• Instructions
[A] Summarize the faculty profile in two sentences.
[B] Retype the rows from the line that contains "Group A (cols 1-2)" through the last line of the rows, including both ends.

Professor of Italian & Dean of Arts and Humanities

Dana researches and teaches on Italian film and media studies, with a focus on television. She is core faculty in The Film Studies Program, and affiliated faculty in The Department of Comparative Studies  and The Department of Women’s, Gender, and Sexuality Studies. 

In addition to forty articles and book chapters on Italian cinema and television, Italian popular culture, and modern and contemporary Italian poetry and literature she has published the monograph Unfinished Business: Screening the Italian Mafia in the New Millennium (University of Toronto Press, 2013), the co-authored book Internal Exile in Fascist Italy: History and Representations of Confino (with Elizabeth Leake and Piero Garofalo, University of Manchester Press, 2019), and the edited volume Mafia Movies: A Reader, 2nd Edition (University of Toronto Press, 2019)

Her most recent monograph from 2019 is called Watching Sympathetic Perpetrators on Italian Television: Gomorrah and Beyond (Palgrave Macmillan, 2019) and offers the first comprehensive study of recent, popular Italian television. Building on work in American television studies, audience and reception theory, and masculinity studies, Sympathetic Perpetrators examines how and why viewers are positioned to engage emotionally with Italian television antiheroes. The study is principally interested in the processes at work both in and around these series that might prompt viewers across the globe to root for difficult and complex men who do horrible things.

Dana is currently working on a book called #Casting Stardom in Contemporary Italian Television which is a study of casting practices in contemporary, popular Italian tv that has found significant audiences outside of Italy. In the project she pays particular attention to the gendered labor of casting given that the vast majority of casting directors are women, and also focuses on the casting of children and adolescents (many of whom are nonprofessionals) given that the majority of contemporary Italian series place an emphasis on “youth” broadly considered.

She is also working on a co-edited volume called Contemporary Italian Youth Television (with Luca Barra, Danielle Hipkins, and Catherine O'Rawe) in addition to a second co-edited volume tentatively titled Transnational Italian Crime and the Making of Italy (with Stephanie Malia Hom).

Records from a data source:
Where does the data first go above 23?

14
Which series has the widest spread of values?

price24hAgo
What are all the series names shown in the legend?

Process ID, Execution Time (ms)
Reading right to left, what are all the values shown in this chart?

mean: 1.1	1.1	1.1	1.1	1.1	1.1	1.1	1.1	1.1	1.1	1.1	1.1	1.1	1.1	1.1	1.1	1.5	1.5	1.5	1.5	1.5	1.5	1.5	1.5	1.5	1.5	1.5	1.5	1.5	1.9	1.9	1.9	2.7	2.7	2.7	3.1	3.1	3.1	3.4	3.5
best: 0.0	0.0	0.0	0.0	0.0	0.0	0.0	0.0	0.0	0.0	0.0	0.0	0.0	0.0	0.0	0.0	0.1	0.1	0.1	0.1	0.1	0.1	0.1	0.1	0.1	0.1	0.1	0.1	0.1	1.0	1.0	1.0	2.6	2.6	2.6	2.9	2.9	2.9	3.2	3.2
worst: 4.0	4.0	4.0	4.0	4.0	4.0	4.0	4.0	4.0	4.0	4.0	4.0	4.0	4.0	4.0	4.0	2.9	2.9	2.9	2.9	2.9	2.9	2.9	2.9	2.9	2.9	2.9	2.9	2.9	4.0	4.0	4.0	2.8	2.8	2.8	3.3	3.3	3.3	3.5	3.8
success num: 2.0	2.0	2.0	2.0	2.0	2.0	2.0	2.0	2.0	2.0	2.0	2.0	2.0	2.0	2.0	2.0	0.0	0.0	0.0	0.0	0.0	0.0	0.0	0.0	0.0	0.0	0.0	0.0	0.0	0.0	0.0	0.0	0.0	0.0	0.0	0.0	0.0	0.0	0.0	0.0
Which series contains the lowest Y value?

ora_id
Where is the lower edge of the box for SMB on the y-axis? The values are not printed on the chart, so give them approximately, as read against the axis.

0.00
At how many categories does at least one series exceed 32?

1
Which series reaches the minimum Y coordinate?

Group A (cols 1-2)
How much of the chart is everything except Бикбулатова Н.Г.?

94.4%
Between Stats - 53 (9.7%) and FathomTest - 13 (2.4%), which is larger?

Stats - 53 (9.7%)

• Activity answers
[A] Dana, Professor of Italian and Dean of Arts and Humanities, researches and teaches Italian film and media studies with a focus on television, and her publications include a 2019 monograph on how viewers are positioned to engage emotionally with Italian television antiheroes. She is currently working on a book about casting practices in contemporary, popular Italian television and on two co-edited volumes.

[B]
Group A (cols 1-2)
How much of the chart is everything except Бикбулатова Н.Г.?

94.4%
Between Stats - 53 (9.7%) and FathomTest - 13 (2.4%), which is larger?

Stats - 53 (9.7%)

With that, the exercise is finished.